Records from a data collection:
══════

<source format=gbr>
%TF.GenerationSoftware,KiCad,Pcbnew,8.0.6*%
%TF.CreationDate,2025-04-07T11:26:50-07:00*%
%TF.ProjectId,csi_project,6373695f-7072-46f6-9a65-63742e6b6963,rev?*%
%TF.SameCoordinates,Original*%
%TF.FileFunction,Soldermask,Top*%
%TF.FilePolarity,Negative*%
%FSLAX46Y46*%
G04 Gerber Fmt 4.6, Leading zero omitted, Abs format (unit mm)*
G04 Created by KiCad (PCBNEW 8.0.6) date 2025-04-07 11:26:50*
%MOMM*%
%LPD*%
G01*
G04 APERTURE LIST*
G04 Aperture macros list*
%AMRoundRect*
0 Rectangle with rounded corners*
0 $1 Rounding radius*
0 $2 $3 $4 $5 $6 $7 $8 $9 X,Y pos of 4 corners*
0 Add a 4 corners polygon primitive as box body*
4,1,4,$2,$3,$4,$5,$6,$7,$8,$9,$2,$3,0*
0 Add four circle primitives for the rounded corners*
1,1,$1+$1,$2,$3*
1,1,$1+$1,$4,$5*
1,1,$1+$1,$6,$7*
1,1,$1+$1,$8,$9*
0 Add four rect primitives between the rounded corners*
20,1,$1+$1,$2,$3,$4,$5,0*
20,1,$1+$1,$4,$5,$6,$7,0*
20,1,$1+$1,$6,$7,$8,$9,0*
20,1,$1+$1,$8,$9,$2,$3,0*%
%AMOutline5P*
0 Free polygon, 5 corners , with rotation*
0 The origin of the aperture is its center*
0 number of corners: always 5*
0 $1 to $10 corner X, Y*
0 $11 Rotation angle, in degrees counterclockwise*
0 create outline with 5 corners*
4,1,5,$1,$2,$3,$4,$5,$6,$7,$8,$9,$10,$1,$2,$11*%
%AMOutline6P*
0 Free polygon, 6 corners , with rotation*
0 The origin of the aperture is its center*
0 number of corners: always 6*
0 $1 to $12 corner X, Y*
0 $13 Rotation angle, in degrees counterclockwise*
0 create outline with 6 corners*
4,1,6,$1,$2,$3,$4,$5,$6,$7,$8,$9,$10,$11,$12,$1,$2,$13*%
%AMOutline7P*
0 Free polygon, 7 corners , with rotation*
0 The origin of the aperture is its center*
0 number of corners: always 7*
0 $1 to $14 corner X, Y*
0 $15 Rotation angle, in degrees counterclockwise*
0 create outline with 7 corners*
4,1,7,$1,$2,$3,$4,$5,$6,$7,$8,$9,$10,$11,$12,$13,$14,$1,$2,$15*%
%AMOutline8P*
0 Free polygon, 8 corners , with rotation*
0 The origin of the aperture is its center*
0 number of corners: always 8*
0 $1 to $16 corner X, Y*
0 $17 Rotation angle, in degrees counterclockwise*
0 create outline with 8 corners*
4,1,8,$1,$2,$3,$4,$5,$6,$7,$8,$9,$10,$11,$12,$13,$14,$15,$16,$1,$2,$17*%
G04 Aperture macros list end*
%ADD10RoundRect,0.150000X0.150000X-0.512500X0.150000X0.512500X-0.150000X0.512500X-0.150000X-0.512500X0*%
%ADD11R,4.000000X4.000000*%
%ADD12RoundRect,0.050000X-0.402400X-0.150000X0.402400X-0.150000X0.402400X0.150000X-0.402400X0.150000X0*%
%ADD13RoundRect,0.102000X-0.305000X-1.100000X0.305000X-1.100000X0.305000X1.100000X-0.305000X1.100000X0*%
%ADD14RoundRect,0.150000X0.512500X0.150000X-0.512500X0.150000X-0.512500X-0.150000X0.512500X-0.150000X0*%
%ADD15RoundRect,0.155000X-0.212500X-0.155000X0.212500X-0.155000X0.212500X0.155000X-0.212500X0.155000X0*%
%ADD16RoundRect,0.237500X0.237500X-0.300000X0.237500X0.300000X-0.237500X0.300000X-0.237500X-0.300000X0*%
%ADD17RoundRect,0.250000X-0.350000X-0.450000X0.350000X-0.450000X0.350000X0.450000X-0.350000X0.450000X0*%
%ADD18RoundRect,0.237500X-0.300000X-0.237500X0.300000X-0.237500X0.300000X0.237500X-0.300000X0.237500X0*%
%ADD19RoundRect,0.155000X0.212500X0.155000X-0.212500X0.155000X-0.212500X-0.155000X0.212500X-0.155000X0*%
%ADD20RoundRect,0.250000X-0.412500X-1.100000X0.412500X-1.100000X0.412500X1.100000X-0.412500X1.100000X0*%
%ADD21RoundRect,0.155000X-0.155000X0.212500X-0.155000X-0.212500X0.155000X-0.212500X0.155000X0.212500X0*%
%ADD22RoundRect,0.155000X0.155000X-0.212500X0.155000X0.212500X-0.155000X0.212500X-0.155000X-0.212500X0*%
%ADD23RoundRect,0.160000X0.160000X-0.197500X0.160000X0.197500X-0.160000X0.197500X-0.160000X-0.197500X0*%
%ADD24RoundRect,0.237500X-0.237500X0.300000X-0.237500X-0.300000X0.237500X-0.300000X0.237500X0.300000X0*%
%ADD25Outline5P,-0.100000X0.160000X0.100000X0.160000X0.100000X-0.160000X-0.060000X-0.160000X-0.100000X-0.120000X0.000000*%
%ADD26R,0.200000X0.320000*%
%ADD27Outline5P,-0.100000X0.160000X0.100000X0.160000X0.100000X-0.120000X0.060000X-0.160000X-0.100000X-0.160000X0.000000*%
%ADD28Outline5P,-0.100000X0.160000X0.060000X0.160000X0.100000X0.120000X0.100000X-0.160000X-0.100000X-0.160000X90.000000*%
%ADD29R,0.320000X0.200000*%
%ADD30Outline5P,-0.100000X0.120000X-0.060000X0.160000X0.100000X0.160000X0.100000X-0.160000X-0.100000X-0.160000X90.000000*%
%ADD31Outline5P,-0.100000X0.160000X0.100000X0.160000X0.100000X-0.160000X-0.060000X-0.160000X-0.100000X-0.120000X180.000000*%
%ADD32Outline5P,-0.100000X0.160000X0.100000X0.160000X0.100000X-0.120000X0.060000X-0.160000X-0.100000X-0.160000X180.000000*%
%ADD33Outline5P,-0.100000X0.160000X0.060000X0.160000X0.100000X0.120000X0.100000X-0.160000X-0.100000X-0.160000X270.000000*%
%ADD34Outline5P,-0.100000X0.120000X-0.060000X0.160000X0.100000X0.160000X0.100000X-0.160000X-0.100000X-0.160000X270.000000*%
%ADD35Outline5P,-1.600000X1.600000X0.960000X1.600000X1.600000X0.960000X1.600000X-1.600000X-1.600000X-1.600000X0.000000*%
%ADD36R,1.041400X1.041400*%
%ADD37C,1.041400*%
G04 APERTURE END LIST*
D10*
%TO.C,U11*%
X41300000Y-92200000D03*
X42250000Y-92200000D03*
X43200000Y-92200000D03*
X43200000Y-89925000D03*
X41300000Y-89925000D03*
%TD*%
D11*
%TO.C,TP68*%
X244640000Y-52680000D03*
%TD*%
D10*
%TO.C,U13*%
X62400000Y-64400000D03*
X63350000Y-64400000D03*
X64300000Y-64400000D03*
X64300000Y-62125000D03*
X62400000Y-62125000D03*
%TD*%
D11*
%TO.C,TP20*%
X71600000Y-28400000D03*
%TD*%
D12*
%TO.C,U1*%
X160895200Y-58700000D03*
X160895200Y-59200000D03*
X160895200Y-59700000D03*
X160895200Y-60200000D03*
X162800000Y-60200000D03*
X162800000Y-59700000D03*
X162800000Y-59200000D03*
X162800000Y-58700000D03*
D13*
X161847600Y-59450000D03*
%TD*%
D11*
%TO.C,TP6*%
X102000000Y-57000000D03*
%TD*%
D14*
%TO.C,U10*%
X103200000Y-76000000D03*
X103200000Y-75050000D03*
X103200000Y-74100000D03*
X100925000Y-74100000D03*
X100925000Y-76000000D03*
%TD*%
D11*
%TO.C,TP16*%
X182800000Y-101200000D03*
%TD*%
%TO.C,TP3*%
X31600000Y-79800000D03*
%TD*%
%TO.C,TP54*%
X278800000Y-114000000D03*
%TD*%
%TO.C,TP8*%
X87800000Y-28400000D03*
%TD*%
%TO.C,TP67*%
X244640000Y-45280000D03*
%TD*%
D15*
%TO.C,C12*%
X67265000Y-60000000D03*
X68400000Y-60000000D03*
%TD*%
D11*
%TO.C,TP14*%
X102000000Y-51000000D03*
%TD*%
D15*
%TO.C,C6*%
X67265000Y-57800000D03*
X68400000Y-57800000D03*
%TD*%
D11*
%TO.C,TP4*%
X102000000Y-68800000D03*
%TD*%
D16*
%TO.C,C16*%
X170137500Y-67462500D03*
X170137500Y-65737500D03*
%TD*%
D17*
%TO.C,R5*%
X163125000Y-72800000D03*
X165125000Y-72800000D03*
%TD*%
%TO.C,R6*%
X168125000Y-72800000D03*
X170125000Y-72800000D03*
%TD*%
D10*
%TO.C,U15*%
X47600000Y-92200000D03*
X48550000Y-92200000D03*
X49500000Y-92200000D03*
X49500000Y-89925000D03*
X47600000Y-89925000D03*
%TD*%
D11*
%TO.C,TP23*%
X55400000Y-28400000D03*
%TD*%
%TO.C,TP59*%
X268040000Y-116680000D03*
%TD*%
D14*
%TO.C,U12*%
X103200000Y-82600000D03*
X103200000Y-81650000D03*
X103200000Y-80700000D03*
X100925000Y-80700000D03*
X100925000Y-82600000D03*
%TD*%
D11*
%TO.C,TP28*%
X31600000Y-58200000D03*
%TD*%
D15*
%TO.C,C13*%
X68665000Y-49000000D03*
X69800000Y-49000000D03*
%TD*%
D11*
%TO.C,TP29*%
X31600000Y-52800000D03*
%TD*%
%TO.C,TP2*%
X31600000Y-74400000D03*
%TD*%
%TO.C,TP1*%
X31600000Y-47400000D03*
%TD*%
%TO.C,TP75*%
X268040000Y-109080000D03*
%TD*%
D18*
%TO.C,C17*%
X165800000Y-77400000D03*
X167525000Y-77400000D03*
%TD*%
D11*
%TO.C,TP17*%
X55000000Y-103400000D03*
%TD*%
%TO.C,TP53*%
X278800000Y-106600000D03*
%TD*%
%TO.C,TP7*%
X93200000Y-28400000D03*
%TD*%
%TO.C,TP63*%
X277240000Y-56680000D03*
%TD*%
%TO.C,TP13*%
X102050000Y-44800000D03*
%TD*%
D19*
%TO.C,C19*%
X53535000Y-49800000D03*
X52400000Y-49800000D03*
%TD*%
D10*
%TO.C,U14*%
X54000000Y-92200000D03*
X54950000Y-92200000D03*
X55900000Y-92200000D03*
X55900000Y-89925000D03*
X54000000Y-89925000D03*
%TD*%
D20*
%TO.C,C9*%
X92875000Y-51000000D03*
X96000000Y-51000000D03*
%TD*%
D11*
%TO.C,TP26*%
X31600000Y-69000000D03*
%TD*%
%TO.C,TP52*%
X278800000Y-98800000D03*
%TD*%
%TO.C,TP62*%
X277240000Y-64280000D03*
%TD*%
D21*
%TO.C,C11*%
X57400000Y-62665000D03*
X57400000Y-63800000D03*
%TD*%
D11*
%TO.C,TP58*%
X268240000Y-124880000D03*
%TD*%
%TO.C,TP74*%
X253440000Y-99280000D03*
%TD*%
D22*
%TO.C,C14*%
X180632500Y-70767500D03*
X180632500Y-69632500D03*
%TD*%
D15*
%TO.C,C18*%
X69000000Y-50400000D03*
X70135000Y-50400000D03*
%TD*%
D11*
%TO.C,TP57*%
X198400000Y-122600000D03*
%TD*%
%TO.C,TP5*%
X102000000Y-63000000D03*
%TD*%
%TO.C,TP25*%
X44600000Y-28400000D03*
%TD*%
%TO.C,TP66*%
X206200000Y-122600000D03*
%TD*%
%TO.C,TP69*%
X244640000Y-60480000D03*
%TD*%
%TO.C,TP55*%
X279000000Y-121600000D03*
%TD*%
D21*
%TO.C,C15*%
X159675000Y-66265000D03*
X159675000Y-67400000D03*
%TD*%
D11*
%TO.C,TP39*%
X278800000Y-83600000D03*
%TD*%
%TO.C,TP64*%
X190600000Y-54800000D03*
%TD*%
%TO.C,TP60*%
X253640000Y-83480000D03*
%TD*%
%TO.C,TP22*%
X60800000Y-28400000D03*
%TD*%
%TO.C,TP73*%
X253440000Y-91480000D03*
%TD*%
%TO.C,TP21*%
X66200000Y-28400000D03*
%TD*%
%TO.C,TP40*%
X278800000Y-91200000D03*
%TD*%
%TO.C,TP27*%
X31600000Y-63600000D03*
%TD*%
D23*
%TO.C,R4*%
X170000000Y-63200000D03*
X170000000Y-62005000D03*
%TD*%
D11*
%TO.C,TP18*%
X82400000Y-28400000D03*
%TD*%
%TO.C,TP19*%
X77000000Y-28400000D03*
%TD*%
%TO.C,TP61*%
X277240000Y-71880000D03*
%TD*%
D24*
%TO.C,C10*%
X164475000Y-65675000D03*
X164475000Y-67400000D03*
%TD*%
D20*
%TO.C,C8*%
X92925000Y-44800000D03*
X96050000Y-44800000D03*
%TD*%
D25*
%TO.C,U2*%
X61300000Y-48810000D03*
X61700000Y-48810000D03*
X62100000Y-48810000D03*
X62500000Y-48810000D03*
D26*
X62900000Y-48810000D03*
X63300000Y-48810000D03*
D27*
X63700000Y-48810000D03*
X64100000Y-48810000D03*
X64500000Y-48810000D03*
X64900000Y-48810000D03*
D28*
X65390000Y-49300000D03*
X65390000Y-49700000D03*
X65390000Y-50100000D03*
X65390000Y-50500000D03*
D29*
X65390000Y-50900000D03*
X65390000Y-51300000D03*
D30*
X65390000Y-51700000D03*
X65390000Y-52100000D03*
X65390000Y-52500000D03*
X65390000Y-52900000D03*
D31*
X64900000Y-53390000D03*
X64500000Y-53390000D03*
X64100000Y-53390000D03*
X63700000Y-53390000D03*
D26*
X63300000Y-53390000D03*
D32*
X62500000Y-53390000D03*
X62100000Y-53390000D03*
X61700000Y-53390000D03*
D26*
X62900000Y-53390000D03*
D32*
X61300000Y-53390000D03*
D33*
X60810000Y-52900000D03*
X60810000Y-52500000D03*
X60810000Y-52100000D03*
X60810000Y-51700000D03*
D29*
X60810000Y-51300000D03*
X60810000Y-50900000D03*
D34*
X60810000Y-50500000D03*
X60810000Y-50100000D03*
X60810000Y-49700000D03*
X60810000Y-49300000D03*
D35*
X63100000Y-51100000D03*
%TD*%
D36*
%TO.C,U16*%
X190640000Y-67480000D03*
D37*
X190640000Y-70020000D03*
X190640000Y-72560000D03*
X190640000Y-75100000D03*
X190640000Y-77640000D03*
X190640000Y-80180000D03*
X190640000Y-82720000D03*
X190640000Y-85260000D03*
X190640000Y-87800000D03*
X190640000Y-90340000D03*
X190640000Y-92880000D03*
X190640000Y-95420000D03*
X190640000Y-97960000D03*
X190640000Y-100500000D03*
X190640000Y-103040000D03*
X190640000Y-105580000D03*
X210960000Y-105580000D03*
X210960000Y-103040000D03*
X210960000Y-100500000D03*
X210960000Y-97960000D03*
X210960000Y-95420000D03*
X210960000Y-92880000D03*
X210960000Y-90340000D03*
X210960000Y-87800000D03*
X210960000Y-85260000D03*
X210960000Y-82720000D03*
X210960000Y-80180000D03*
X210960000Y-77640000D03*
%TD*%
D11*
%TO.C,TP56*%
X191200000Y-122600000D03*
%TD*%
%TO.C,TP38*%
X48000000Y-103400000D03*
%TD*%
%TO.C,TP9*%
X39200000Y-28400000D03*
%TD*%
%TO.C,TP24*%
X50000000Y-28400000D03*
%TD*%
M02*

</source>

══════

:: BRIEF ::
Would you please copy exactly the part of the entries above that begins at the line containing "X62500000Y-53390000D03*" and ends at the line containing "X60810000Y-50500000D03*", both lines included?

:: RESULT FOR THIS EXERCISE ::
X62500000Y-53390000D03*
X62100000Y-53390000D03*
X61700000Y-53390000D03*
D26*
X62900000Y-53390000D03*
D32*
X61300000Y-53390000D03*
D33*
X60810000Y-52900000D03*
X60810000Y-52500000D03*
X60810000Y-52100000D03*
X60810000Y-51700000D03*
D29*
X60810000Y-51300000D03*
X60810000Y-50900000D03*
D34*
X60810000Y-50500000D03*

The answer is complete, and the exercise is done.